Sometimes at TRE we stifle our emotive side to give you more football analysis, less homerism. Not today. Hide the women, children, and Minnesota fans, Hawkeye State is coming to town. And not in a jolly Santa Claus way either. More like a "finish of The Godfather when Michael has all the heads of the other families killed and then knocks off his sisters husband too" way. Much thanks to Hawkeye State and BHGP for ending Minnesota Week with a bang.
It's April, though, and my hate lies dormant like a hockey-playing polar bear sleeping below the thick ice of the Bering Sea, just waiting to be awoken by the Russian Icebreaker that is the month of November. So let's get positive for once, and talk about the things we like about Minnesota.
I like the fact that Minnesota spent the last 20 years in the Metrodome, an arena that holds 6000 fewer people than Kinnick Stadium and yet was exponentially larger than regional interest in the Golden Gophers. Kinnick North doesn't happen without this combination of oversized facility and apathetic fanbase, and for that I and 20,000 of my closest friends are grateful. It's your fans' apathy and your stadium's grandiosity that has allowed us to lay waste to your parking lots, to tear down your goalposts, to defile your bathroom stalls (which we also appreciate for being large enough to hold two normal-sized adults or up to four Minnesota linemen). Two of my five most treasured moments in the past decade have occurred under your beige roof, Metrodome (the 2002 finish to Iowa's perfect Big Ten season and the 55-0 shellacking in 2008). Thanks for the memories.
I like your new bite-sized stadium, built perfectly for the high school feel of Gopher football. It's quaint. It's cute. It's built to avoid the sort of biennial stadium invasion Iowa and Wisconsin launched at the Hump Dump, and yet its builders short-sightedly forgot the listlessness and disinterest of the Minnesota fanbase. Tickets may be scarce today, but they will be plentiful in late November once the Gophers hit 4-7 and the fans turn their attention to whoever replaces Tubby Smith. We will break into your new home, just as we broke into your old one, only now the revolving doors have been replaced by a goalpost-friendly open end zone.
Some stadiums, like Iowa's, are named after heroes. Some, like Penn State's, are named after benefactors. Some, like Michigan's and Ohio State's, need no name, as their given monikers have been engulfed by their mythology. But Minnesota, a program allegedly steeped in tradition, named its new stadium after a bank. Selling naming rights to your college stadium is a decision so deliciously money-hungry, so cynically corporate, that even Indiana hasn't done it, and Indiana sold a home game to Daniel Snyder. The best programs, like soon-to-be Minnesota opponent Southern Cal, have treated their players as professionals while maintaining the outward appearance of amateurism. Minnesota has somehow done the opposite: Taking the worst of professional sports' tendency to consume every available dollar, and applying it to this most amateur of programs.

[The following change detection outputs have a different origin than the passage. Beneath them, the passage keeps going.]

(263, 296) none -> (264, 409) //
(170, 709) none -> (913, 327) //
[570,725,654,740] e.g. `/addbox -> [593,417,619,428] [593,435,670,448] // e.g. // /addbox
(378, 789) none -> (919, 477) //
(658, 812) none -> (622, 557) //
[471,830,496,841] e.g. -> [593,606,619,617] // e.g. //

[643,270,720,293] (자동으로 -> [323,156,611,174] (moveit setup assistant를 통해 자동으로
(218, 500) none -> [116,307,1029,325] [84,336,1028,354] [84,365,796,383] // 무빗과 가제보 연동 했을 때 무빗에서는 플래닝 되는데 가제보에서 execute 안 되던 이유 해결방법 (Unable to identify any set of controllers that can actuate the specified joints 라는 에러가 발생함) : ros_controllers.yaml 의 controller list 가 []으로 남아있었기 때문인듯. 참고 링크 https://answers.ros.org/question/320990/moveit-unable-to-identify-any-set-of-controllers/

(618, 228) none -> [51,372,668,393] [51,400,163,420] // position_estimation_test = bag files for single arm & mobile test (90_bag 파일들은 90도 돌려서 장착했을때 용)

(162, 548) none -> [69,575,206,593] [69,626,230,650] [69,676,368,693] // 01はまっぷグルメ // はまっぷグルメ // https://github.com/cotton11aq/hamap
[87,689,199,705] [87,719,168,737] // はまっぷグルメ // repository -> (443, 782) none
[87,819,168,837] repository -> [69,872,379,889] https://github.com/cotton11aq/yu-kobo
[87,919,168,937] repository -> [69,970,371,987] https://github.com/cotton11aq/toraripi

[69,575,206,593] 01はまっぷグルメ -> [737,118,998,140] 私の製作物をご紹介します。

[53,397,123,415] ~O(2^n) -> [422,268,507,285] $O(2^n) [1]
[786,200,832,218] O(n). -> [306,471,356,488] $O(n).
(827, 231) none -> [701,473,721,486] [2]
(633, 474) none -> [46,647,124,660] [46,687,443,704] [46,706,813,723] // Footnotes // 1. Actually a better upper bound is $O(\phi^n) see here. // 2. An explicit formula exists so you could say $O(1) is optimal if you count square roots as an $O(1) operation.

Most of all, I love Tim Brewster, willing patriarch to this dysfunctional family, grinning idiotically while his program corrodes from within, spinning the company line while reality proves differently, fiddling while St. Paul burns. He is a "recruiter," in that he finds Rivals-approved talent and then leaves them in that larval state, unable or even unwilling to let them develop from high school stars into Big Ten regulars, forever touting that next class. In a conference addled with the likes of Rich Rodriguez and Ron Zook, Tim Brewster is the worst of the snake oil salesmen, pimping big locker rooms to potential recruits while his current players languish on the vine. We kid about GO FIGHT TRY BEST WIN TREMENDOUS TIM, but not really, because anyone who repeatedly bends the truth as he does -- whether by taking credit for other coaches' wins when he served as a less-than-coordinator, or conveniently forgetting the worst loss in modern program history, or repeatedly bragging about a "national championship trophy" for a contested championship won twenty-six years before the trophy was even created -- has nothing left to rely upon but hyperbole.
Goldy hasn't always been this likable. Once, Minnesota was a football powerhouse, running roughshod over the Big Ten, obliterating all teams in their path. And then World War II ended, and then some other stuff happened, and then Minnesota hired Glen Mason, and the rest is history. Mason owns the highest winning percentage of any Minnesota coach since FDR was in office with an uninspiring .535 mark against some of the worst schedules in the history of the world. Murray Warmath, for whom the Gophers named their legendary locker room, barely broke .500. The Gophers haven't won a share of the Big Ten title in 43 years. They haven't played a January game in 48. The numbers don't lie. Minnesota is no longer a rival to their claimed foes Iowa and Wisconsin. No, Minnesota is a joke.